[Start of section]

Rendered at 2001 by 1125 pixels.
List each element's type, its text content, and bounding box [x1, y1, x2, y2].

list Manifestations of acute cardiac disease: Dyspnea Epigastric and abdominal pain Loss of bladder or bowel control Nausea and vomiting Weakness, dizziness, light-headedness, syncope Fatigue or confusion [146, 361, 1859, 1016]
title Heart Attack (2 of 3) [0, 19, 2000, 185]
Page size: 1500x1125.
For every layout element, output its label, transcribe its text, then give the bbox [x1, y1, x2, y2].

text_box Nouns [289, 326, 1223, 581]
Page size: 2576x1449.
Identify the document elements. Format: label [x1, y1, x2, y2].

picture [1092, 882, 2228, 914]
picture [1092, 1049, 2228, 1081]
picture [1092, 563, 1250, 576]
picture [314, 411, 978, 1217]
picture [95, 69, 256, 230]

[End of section]

**Instructions to follow:** Every line in the data above that contains "size" needs to be copied.

**Output for this task:**
Page size: 1500x1125.
Page size: 2576x1449.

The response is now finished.